Let at time $t _1$ the insect be at a distance $x$ from $O$ and by then the rod has rotated through an angle $\theta$. Then, angular momentum at that moment,
$$ \begin{gathered} K=\frac{M L^{2}}{12}+M x^{2} \omega \\ \text { Hence, } \frac{d K}{d t}=2 M \omega x \frac{d x}{d t} \quad(\omega=\text { constant }) \\ \Rightarrow \quad \tau=2 M \omega x \frac{d x}{d t} \Rightarrow M g x \cos \theta=2 M \omega x \frac{d x}{d t} \\ \Rightarrow \quad d x=\frac{g}{2 \omega} \cos \omega t d t \quad \quad(\because \theta=\omega t) \end{gathered} $$
At time $t=0, x=L / 4$ and at time $t=T / 4$ or $\pi / 2 \omega$, $x=L / 2$.

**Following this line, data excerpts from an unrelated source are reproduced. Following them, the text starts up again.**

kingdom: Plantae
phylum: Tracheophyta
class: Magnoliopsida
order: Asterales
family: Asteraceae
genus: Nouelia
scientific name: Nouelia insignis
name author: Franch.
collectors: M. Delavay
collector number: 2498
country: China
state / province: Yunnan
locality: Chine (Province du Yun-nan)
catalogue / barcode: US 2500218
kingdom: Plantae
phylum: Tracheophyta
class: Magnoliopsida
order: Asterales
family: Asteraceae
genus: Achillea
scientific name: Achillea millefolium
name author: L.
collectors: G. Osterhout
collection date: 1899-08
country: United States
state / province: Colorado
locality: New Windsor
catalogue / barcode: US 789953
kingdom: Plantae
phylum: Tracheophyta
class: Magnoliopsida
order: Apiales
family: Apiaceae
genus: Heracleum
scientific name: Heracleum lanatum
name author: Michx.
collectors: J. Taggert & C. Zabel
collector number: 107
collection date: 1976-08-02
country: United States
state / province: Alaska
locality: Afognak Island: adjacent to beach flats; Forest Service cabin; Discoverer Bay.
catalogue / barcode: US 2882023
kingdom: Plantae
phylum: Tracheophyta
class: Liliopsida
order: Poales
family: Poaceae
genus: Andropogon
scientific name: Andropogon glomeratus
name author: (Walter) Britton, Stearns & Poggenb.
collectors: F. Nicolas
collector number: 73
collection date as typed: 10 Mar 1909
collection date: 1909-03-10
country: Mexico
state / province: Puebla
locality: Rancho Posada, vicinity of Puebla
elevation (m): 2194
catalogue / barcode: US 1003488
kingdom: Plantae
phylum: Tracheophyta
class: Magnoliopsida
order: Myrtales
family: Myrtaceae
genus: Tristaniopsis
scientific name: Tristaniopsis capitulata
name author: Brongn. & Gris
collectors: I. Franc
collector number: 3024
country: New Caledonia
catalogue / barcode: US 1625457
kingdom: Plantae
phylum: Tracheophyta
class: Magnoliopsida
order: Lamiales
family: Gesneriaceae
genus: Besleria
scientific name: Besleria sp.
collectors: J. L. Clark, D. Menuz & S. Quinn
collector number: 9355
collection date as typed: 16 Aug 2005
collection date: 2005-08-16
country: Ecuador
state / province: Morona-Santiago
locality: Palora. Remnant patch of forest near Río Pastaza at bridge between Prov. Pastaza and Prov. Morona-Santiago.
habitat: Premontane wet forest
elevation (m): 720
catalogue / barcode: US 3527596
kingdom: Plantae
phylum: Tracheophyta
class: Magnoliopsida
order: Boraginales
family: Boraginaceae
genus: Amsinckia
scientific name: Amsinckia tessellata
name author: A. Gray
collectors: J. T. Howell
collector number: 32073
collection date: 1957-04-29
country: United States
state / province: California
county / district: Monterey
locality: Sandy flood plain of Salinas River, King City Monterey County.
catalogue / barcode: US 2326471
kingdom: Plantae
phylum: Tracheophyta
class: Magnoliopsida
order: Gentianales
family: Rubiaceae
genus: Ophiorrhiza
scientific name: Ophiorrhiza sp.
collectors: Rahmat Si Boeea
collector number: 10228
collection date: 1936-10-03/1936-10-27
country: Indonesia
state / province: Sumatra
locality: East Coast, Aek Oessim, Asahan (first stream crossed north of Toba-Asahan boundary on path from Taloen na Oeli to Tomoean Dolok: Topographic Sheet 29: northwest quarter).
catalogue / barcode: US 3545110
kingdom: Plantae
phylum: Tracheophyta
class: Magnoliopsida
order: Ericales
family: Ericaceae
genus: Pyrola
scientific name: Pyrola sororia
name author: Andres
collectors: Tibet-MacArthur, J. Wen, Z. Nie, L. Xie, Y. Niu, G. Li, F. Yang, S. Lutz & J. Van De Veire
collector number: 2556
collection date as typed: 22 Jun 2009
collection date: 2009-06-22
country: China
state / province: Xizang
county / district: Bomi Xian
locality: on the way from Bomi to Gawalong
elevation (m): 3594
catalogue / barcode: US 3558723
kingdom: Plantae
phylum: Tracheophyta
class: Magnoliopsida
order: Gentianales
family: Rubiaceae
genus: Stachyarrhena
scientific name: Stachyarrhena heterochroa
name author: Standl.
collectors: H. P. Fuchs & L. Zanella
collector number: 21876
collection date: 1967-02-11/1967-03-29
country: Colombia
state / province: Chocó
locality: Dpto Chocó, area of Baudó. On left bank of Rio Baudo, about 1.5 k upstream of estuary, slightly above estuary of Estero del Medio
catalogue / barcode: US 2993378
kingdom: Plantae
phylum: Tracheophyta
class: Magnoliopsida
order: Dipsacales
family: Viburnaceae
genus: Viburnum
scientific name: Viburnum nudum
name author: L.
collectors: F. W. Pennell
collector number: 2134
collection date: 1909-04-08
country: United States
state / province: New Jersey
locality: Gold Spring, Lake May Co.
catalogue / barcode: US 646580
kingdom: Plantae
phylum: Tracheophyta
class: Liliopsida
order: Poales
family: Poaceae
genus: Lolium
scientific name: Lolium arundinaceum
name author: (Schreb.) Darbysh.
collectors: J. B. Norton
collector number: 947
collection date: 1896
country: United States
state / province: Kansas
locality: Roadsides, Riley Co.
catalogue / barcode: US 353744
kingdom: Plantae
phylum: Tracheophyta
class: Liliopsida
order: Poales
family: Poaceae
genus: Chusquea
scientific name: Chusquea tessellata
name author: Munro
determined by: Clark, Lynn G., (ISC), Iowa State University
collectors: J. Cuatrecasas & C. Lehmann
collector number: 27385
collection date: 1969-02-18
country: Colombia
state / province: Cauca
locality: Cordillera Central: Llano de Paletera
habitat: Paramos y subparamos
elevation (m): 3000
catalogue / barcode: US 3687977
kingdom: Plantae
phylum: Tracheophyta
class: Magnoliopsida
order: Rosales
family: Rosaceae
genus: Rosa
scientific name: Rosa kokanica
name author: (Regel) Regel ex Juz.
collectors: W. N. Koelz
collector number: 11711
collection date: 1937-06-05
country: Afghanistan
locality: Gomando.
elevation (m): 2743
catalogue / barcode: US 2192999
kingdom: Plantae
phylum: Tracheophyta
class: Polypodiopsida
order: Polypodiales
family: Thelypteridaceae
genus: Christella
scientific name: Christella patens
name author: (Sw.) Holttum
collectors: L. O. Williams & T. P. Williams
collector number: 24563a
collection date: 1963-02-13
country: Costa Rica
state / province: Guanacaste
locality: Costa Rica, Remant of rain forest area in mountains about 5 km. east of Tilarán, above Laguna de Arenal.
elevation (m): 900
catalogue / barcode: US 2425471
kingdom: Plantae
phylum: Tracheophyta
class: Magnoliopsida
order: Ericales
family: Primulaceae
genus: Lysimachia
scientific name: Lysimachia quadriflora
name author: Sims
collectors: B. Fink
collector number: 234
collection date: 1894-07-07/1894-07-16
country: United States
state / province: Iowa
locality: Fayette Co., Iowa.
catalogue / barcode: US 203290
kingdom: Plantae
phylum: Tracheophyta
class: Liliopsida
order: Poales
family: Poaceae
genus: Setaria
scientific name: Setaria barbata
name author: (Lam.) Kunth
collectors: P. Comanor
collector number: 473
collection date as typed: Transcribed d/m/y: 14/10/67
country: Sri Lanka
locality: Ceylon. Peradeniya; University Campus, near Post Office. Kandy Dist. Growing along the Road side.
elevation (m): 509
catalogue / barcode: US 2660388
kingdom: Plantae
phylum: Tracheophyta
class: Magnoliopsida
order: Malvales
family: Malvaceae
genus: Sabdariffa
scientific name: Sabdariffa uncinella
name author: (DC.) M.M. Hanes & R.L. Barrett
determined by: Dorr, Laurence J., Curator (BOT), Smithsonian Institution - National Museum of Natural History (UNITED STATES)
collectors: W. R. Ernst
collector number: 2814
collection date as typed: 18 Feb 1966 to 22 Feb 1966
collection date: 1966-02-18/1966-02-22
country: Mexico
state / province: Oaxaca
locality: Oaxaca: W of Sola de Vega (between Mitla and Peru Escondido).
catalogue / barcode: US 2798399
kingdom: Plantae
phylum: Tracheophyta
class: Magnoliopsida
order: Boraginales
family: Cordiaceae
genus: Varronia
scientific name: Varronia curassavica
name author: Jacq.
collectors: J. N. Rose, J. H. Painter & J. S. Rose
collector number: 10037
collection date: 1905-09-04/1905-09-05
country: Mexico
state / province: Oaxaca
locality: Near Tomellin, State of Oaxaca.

Substituting these limits, we get
$$ \begin{aligned} \int _{L / 4}^{L / 2} d x & =\frac{g}{2 \omega} \int _0^{\pi / 2 \omega}(\cos \omega t) d t \\ {[x] _{L / 4}^{L / 2} } & =\frac{g}{2 \omega^{2}}[\sin \omega t] _0^{\pi / 2 \omega} \\ \Rightarrow \quad \frac{L}{2}-\frac{L}{4} & =\frac{g}{2 \omega^{2}} \sin \frac{\pi}{2}-\sin 0 \\ \frac{L}{4} & =\frac{g}{2 \omega^{2}} \quad \text { or } \quad \omega=\sqrt{\frac{2 g}{L}} \end{aligned} $$
Substituting in Eq. (i), we get
$$ \begin{array}{rlrl} & \sqrt{\frac{2 g}{L}} & =\frac{12}{7} \cdot \frac{v}{L} \\ \text { or } \quad v & =\frac{7}{12} \sqrt{2 g L} \\ & =\frac{7}{12} \sqrt{2 \times 10 \times 1.8} \\ \therefore \quad v & =3.5 m / s \end{array} $$